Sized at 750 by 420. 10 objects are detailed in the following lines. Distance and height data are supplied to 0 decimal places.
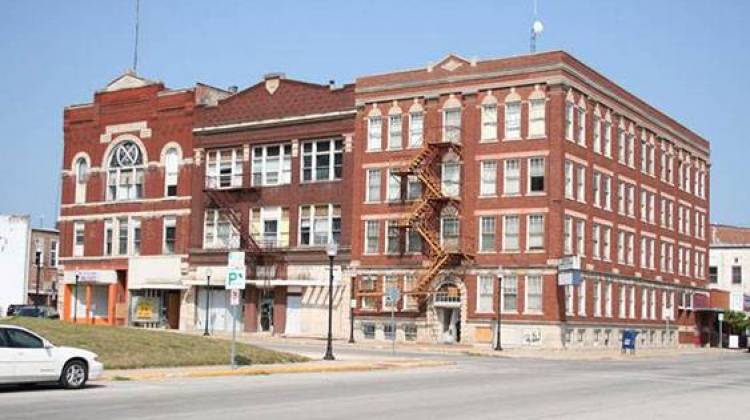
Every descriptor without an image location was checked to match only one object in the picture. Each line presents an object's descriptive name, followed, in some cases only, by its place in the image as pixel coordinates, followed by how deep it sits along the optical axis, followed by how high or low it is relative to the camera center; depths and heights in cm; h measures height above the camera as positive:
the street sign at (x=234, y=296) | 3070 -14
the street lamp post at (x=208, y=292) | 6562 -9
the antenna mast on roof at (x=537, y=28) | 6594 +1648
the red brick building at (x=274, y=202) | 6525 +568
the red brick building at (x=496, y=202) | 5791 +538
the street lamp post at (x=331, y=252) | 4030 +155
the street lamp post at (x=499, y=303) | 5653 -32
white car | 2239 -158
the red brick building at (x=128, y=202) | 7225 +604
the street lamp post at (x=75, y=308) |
☆ ☆ ☆
**Requirement**:
Copy out the lines above with "street" in them.

**Solution for this task**:
the street sign at (x=234, y=296) | 3070 -14
the street lamp post at (x=208, y=292) | 6562 -9
the street lamp post at (x=331, y=252) | 4030 +155
the street lamp post at (x=499, y=303) | 5653 -32
the street lamp post at (x=75, y=308) |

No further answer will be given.